2015/表紙の意匠と制作
198×299×7㎜(開いた状態)
山羊革のしぼ(革のしわ模様)の変わりめを直線で仕切ってデザインにしてみました。
アルミの箔押しや革のモザイクの点々でエリアが区切られるとしぼの違いがより感じられてきて、しぼを味わうだけでも、かなり楽しめます。(この写真ではわかりづらいですが。)
ルリユールアンデパンダンは、本と違って中身がないので、衝立のように立てて飾っても自然な感じです。すると、垂直に立ち上がってる重力方向の雰囲気が強調されるように、私には感じられて、面白いです。わりに目に近い所に置いて、しぼを楽しむっていうのも、よいかなと思います。絵を飾りにくい日本の住宅事情にも合う?(それを言ったら、自然物ってなんでも表面を楽しむことができるけど。)

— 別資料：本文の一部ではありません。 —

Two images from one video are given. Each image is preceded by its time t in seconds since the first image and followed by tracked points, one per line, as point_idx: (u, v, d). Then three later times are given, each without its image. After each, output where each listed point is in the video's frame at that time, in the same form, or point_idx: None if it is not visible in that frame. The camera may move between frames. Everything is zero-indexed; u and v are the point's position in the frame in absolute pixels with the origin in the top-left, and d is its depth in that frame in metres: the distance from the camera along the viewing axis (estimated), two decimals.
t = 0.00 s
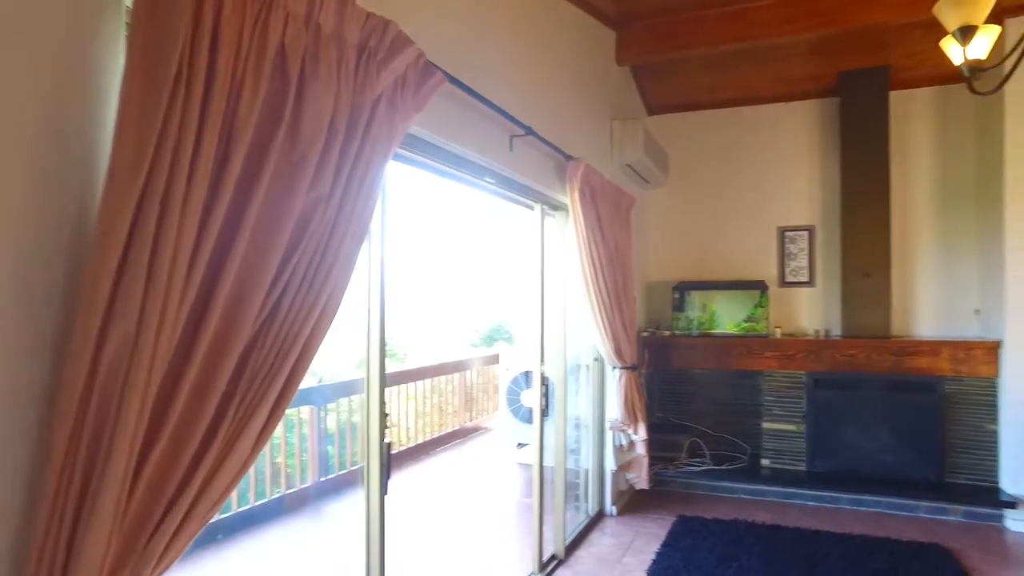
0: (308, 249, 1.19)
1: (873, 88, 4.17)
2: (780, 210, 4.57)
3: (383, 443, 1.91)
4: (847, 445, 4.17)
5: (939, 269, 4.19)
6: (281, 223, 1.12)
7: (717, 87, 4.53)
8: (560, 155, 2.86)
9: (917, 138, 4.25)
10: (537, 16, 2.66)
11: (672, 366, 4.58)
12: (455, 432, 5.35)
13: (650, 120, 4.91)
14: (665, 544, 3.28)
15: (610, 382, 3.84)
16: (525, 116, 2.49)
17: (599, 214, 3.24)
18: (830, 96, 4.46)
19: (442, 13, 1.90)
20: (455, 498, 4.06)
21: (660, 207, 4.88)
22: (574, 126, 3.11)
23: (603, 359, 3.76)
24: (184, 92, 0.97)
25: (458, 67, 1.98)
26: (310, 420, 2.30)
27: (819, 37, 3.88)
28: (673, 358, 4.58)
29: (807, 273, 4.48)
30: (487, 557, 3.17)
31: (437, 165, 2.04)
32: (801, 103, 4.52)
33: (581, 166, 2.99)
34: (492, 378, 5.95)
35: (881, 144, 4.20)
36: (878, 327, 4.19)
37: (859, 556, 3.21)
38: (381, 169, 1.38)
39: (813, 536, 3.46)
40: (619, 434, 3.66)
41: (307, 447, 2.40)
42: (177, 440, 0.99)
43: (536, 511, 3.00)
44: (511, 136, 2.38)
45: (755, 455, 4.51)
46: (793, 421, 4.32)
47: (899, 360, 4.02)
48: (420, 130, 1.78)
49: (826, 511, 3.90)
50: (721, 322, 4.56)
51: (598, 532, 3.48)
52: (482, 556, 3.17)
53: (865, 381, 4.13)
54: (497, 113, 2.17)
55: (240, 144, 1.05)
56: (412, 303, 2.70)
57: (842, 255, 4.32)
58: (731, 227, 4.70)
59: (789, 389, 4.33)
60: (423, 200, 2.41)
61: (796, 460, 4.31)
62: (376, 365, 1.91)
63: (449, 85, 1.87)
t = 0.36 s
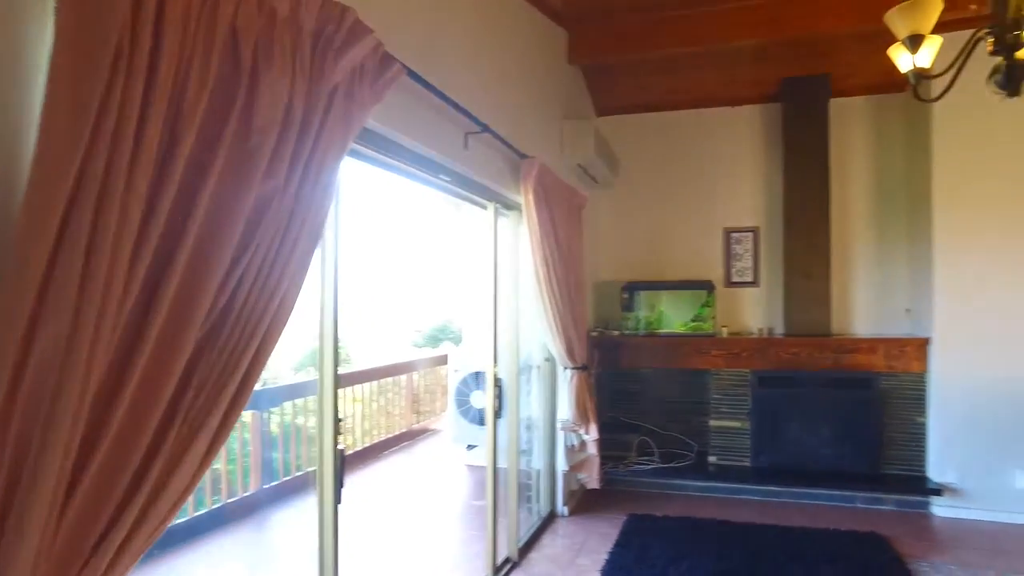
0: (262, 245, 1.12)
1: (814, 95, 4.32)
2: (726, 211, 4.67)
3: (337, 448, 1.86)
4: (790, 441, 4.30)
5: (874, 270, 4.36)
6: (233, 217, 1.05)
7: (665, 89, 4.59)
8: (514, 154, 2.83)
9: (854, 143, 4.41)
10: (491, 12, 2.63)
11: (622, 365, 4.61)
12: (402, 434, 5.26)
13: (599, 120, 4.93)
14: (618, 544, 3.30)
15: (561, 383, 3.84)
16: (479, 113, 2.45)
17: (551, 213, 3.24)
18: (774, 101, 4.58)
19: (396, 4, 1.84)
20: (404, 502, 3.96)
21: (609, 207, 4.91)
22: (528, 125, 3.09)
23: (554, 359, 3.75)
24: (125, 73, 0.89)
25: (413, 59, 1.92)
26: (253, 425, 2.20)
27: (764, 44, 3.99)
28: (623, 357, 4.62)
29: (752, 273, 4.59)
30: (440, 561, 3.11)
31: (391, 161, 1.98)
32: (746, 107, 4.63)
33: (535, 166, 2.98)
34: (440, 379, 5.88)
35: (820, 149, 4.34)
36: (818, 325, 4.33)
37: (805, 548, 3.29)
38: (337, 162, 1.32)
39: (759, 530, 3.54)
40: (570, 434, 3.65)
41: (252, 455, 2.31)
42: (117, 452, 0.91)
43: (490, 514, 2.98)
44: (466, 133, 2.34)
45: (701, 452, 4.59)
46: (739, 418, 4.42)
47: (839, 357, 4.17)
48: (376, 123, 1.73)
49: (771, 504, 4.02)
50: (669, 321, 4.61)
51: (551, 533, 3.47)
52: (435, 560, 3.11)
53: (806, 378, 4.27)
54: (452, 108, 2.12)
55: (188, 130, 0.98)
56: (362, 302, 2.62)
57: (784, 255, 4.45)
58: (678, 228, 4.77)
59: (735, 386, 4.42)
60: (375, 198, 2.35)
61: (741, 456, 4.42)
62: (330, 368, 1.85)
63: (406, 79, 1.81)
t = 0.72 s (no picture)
0: (205, 243, 1.06)
1: (743, 103, 4.47)
2: (659, 213, 4.77)
3: (279, 456, 1.80)
4: (722, 436, 4.42)
5: (798, 271, 4.55)
6: (174, 209, 0.99)
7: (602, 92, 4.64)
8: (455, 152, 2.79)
9: (779, 149, 4.59)
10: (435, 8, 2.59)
11: (559, 365, 4.64)
12: (334, 439, 5.10)
13: (536, 121, 4.94)
14: (559, 544, 3.30)
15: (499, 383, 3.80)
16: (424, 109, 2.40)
17: (492, 214, 3.22)
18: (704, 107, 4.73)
19: None
20: (337, 506, 3.80)
21: (546, 207, 4.93)
22: (471, 123, 3.06)
23: (493, 360, 3.72)
24: (54, 46, 0.82)
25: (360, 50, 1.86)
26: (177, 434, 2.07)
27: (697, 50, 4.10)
28: (559, 358, 4.66)
29: (684, 274, 4.71)
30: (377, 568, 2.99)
31: (333, 157, 1.91)
32: (679, 112, 4.75)
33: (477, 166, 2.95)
34: (372, 381, 5.76)
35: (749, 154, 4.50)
36: (747, 324, 4.48)
37: (739, 540, 3.38)
38: (282, 158, 1.27)
39: (695, 524, 3.62)
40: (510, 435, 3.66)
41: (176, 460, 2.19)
42: (45, 466, 0.83)
43: (430, 518, 2.93)
44: (409, 129, 2.29)
45: (637, 451, 4.55)
46: (672, 417, 4.51)
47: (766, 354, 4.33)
48: (324, 118, 1.67)
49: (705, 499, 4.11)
50: (604, 321, 4.72)
51: (491, 536, 3.45)
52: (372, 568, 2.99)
53: (736, 375, 4.43)
54: (396, 103, 2.07)
55: (126, 115, 0.91)
56: (297, 303, 2.52)
57: (715, 256, 4.59)
58: (614, 229, 4.83)
59: (669, 384, 4.51)
60: (310, 191, 2.26)
61: (675, 454, 4.49)
62: (271, 371, 1.80)
63: (353, 71, 1.75)
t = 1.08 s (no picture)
0: (146, 236, 0.99)
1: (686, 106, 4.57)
2: (604, 213, 4.72)
3: (224, 463, 1.71)
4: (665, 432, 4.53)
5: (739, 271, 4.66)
6: (113, 199, 0.93)
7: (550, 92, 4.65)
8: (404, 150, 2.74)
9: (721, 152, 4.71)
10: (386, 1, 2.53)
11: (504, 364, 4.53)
12: (275, 445, 4.94)
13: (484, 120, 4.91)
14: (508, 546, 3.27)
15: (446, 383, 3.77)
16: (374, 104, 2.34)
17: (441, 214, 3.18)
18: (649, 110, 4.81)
19: None
20: (276, 514, 3.66)
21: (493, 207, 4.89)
22: (420, 121, 3.01)
23: (440, 361, 3.68)
24: None
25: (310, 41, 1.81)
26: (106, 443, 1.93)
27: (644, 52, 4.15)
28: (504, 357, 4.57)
29: (629, 274, 4.65)
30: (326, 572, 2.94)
31: (278, 151, 1.87)
32: (625, 114, 4.81)
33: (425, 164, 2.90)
34: (315, 384, 5.61)
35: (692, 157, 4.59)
36: (691, 323, 4.57)
37: (685, 536, 3.44)
38: (228, 152, 1.21)
39: (643, 522, 3.64)
40: (458, 437, 3.56)
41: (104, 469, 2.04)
42: None
43: (380, 520, 2.87)
44: (358, 125, 2.23)
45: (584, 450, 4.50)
46: (619, 415, 4.56)
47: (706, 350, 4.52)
48: (271, 110, 1.63)
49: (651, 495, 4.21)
50: (552, 320, 4.69)
51: (441, 539, 3.40)
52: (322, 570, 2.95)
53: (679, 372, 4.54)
54: (345, 97, 2.02)
55: (55, 95, 0.85)
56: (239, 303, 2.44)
57: (660, 256, 4.66)
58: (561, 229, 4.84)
59: (614, 383, 4.60)
60: (249, 184, 2.18)
61: (621, 451, 4.51)
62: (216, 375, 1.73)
63: (301, 61, 1.69)
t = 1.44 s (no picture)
0: (92, 230, 0.94)
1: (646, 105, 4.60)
2: (566, 211, 4.83)
3: (179, 469, 1.64)
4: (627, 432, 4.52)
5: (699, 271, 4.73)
6: (57, 194, 0.88)
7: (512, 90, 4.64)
8: (367, 145, 2.68)
9: (681, 153, 4.76)
10: None
11: (467, 363, 4.55)
12: (232, 447, 4.81)
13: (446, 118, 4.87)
14: (472, 548, 3.24)
15: (408, 383, 3.71)
16: (335, 97, 2.28)
17: (404, 211, 3.13)
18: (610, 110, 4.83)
19: None
20: (233, 519, 3.55)
21: (454, 205, 4.86)
22: (383, 116, 2.96)
23: (402, 360, 3.62)
24: None
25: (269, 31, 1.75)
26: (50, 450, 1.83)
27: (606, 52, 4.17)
28: (467, 359, 4.55)
29: (591, 273, 4.77)
30: None
31: (237, 144, 1.82)
32: (586, 114, 4.83)
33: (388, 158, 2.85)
34: (273, 384, 5.49)
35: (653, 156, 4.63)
36: (651, 322, 4.60)
37: (648, 532, 3.47)
38: (183, 143, 1.16)
39: (607, 521, 3.65)
40: (420, 437, 3.51)
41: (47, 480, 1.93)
42: None
43: (342, 525, 2.82)
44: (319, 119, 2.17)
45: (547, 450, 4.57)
46: (584, 413, 4.56)
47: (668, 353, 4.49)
48: (232, 102, 1.58)
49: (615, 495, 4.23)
50: (514, 320, 4.73)
51: (404, 542, 3.35)
52: None
53: (641, 369, 4.53)
54: (307, 89, 1.96)
55: None
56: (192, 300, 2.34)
57: (621, 255, 4.69)
58: (523, 228, 4.83)
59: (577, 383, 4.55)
60: (205, 179, 2.11)
61: (584, 450, 4.55)
62: (170, 377, 1.65)
63: (260, 51, 1.63)
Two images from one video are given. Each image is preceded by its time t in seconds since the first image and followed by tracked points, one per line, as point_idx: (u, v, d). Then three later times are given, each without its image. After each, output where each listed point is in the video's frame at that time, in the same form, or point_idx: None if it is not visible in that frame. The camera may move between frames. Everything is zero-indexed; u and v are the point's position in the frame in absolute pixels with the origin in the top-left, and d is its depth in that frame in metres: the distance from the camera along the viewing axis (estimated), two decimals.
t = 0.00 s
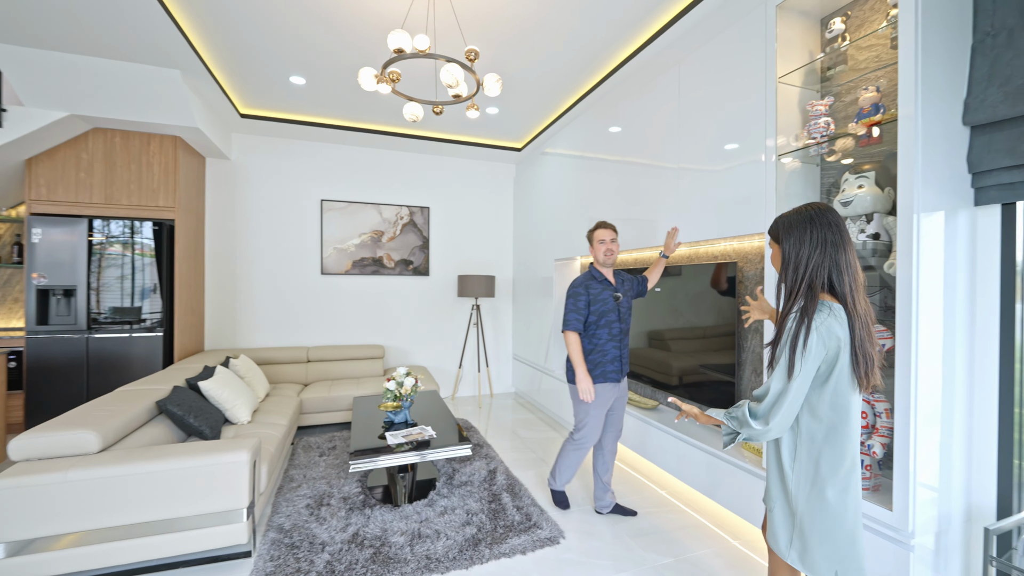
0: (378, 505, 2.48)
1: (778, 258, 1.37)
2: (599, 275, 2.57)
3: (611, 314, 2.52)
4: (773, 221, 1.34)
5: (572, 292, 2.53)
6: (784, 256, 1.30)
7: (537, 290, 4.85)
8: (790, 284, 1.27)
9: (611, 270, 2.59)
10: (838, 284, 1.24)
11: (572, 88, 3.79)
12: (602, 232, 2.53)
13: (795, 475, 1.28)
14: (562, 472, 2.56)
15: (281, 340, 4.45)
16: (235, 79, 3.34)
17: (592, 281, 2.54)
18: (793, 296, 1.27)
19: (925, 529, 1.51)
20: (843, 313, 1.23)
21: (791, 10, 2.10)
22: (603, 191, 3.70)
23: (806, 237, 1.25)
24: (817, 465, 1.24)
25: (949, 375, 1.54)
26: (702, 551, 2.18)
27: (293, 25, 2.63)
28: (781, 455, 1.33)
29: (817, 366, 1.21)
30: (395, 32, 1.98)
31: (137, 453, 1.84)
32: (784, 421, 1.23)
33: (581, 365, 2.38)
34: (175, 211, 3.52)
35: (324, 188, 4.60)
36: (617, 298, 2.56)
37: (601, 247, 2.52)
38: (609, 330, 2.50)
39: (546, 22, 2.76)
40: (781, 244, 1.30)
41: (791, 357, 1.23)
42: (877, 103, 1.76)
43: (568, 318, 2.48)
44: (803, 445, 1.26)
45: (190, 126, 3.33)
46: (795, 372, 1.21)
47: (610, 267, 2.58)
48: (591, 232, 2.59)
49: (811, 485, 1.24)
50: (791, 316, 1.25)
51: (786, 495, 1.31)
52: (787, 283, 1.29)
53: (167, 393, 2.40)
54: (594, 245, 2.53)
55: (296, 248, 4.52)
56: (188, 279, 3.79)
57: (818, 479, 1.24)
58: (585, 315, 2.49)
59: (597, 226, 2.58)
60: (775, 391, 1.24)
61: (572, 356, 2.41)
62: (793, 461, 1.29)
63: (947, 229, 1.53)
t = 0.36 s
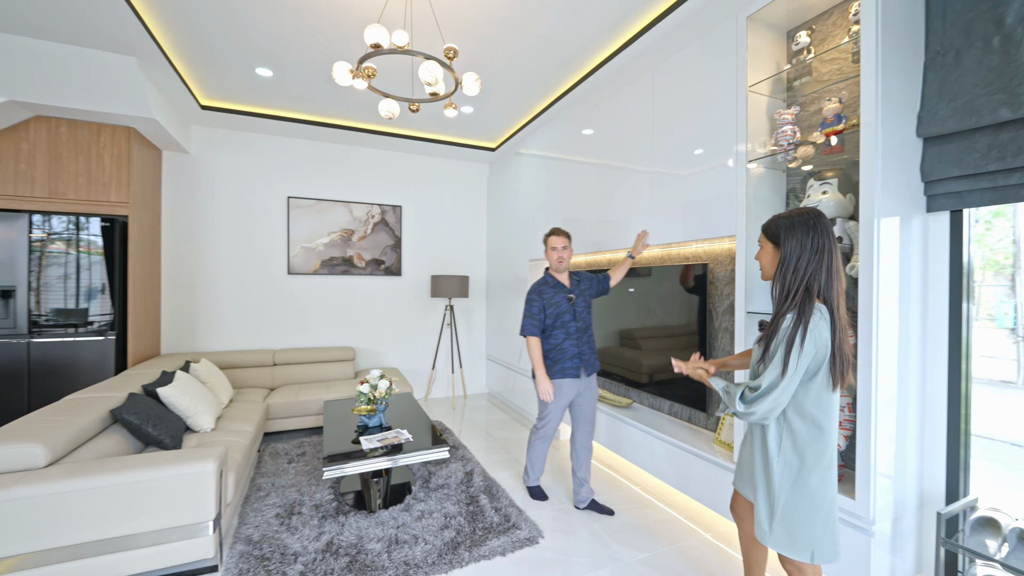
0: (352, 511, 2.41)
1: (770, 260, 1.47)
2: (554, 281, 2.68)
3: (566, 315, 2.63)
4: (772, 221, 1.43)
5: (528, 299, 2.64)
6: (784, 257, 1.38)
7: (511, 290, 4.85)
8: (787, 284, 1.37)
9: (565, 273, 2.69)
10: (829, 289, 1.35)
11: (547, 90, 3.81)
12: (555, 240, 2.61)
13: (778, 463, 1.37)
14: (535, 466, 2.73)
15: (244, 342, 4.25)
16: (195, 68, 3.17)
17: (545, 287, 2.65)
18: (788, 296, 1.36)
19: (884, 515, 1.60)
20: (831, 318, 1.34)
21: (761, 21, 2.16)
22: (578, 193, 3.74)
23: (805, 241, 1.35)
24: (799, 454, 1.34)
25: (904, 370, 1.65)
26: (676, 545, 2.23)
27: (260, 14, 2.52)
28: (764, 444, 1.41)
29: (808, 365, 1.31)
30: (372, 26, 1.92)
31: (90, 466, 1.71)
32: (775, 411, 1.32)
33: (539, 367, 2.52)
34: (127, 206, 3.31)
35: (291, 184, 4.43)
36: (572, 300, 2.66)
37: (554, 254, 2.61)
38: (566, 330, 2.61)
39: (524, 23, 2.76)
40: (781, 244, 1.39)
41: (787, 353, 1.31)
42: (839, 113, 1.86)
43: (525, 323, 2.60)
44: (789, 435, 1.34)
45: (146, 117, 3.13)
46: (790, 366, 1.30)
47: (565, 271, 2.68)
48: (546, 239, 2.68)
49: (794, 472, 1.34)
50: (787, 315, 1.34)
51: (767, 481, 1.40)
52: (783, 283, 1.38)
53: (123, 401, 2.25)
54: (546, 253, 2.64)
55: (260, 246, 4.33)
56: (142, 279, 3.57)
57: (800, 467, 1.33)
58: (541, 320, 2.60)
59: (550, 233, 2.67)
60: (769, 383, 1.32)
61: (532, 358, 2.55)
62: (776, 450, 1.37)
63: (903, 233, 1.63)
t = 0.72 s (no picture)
0: (327, 519, 2.33)
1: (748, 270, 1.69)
2: (515, 282, 2.86)
3: (527, 316, 2.84)
4: (762, 231, 1.66)
5: (491, 301, 2.81)
6: (775, 264, 1.63)
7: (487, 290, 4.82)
8: (776, 289, 1.60)
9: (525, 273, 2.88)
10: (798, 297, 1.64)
11: (524, 90, 3.80)
12: (518, 241, 2.81)
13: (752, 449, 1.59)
14: (510, 457, 2.79)
15: (207, 345, 4.05)
16: (154, 55, 2.98)
17: (507, 289, 2.85)
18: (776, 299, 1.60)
19: (850, 505, 1.68)
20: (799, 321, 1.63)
21: (734, 30, 2.23)
22: (555, 193, 3.75)
23: (788, 254, 1.62)
24: (769, 438, 1.59)
25: (869, 366, 1.73)
26: (654, 540, 2.27)
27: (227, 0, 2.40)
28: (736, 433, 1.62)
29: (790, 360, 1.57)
30: (349, 18, 1.86)
31: (38, 481, 1.58)
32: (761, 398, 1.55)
33: (498, 367, 2.71)
34: (77, 201, 3.08)
35: (258, 180, 4.25)
36: (531, 301, 2.88)
37: (518, 253, 2.80)
38: (526, 329, 2.83)
39: (504, 22, 2.74)
40: (772, 252, 1.63)
41: (779, 348, 1.54)
42: (808, 121, 1.95)
43: (489, 324, 2.78)
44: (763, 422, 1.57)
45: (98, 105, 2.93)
46: (782, 359, 1.54)
47: (525, 272, 2.87)
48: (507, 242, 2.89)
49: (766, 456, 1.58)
50: (776, 315, 1.58)
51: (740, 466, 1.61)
52: (775, 287, 1.61)
53: (75, 409, 2.10)
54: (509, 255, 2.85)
55: (224, 244, 4.13)
56: (94, 278, 3.34)
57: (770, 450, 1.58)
58: (502, 320, 2.79)
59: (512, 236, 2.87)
60: (767, 373, 1.53)
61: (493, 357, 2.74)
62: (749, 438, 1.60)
63: (868, 236, 1.72)
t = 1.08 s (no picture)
0: (310, 526, 2.26)
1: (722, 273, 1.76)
2: (502, 280, 2.93)
3: (514, 313, 2.89)
4: (727, 241, 1.72)
5: (479, 299, 2.82)
6: (746, 268, 1.71)
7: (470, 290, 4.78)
8: (758, 287, 1.70)
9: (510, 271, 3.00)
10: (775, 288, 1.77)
11: (509, 89, 3.78)
12: (502, 240, 2.91)
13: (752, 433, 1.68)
14: (496, 458, 2.78)
15: (177, 348, 3.87)
16: (121, 43, 2.82)
17: (495, 287, 2.88)
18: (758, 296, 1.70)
19: (835, 499, 1.73)
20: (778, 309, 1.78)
21: (721, 33, 2.25)
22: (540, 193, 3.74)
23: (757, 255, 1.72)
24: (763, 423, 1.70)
25: (852, 364, 1.79)
26: (643, 538, 2.29)
27: None
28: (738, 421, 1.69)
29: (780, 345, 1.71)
30: (336, 9, 1.79)
31: None
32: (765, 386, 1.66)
33: (486, 364, 2.74)
34: (36, 195, 2.89)
35: (232, 176, 4.09)
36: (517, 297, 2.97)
37: (505, 251, 2.89)
38: (512, 325, 2.90)
39: (492, 19, 2.71)
40: (745, 257, 1.71)
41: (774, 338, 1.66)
42: (793, 125, 1.99)
43: (477, 321, 2.79)
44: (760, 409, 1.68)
45: (60, 94, 2.76)
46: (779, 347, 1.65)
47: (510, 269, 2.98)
48: (491, 241, 2.92)
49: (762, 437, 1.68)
50: (765, 309, 1.68)
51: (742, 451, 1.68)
52: (755, 286, 1.70)
53: (35, 418, 1.97)
54: (497, 254, 2.89)
55: (196, 242, 3.95)
56: (54, 278, 3.14)
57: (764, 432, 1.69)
58: (490, 318, 2.81)
59: (493, 238, 2.95)
60: (770, 363, 1.63)
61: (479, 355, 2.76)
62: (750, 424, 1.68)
63: (851, 238, 1.77)
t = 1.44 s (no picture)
0: (303, 534, 2.20)
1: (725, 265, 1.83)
2: (498, 283, 3.01)
3: (508, 315, 3.01)
4: (741, 232, 1.79)
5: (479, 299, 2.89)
6: (748, 261, 1.76)
7: (459, 290, 4.74)
8: (751, 282, 1.75)
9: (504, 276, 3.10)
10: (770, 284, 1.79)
11: (500, 88, 3.75)
12: (499, 246, 3.00)
13: (744, 424, 1.71)
14: (494, 455, 2.78)
15: (155, 351, 3.71)
16: (97, 32, 2.70)
17: (493, 290, 2.96)
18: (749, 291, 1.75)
19: (830, 494, 1.78)
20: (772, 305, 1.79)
21: (717, 37, 2.27)
22: (531, 194, 3.72)
23: (764, 249, 1.77)
24: (756, 413, 1.73)
25: (845, 362, 1.84)
26: (640, 537, 2.30)
27: None
28: (730, 413, 1.73)
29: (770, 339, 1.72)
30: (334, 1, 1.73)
31: None
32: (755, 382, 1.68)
33: (490, 360, 2.78)
34: (5, 191, 2.74)
35: (214, 172, 3.96)
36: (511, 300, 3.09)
37: (501, 257, 2.99)
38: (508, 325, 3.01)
39: (488, 18, 2.68)
40: (747, 250, 1.76)
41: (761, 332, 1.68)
42: (787, 128, 2.03)
43: (477, 320, 2.87)
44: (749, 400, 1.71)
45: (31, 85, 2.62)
46: (767, 341, 1.67)
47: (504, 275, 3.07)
48: (489, 245, 3.01)
49: (752, 428, 1.72)
50: (755, 303, 1.71)
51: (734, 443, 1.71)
52: (749, 280, 1.75)
53: (6, 427, 1.85)
54: (495, 258, 2.98)
55: (175, 241, 3.80)
56: (22, 278, 2.97)
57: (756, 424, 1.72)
58: (489, 317, 2.89)
59: (490, 243, 3.04)
60: (757, 357, 1.65)
61: (483, 351, 2.78)
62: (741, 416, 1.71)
63: (844, 240, 1.82)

前に「絵を買うってどういう感じなんだろう」って思って、うん十万の絵を買ってみたことが一度だけあります。じんわりじっくりと色とか構図を味わう。みてて飽きない、って感覚になりました。絵が動いてるような感覚にもなる。日本画の絵の具のお菓子のアイシングのような質感が目に「効いて」くる。自分の中に感覚が「にじんで」くる感じ。買ってみたらそうだった、っていうより、そうだったから買った、のかもしれないです。だからそれは「絵を買う」っていう一般化した体験にはなってなくて、「絵に魅せられてしまう」ってこういうことだよ、っていう体験だったんだな。作品を作っているって、素材についてそういう感覚を全開にしてます。
全体の雰囲気から、雪や雫、重力に従う、っていうようなことを感じて、こういうタイトルにしました。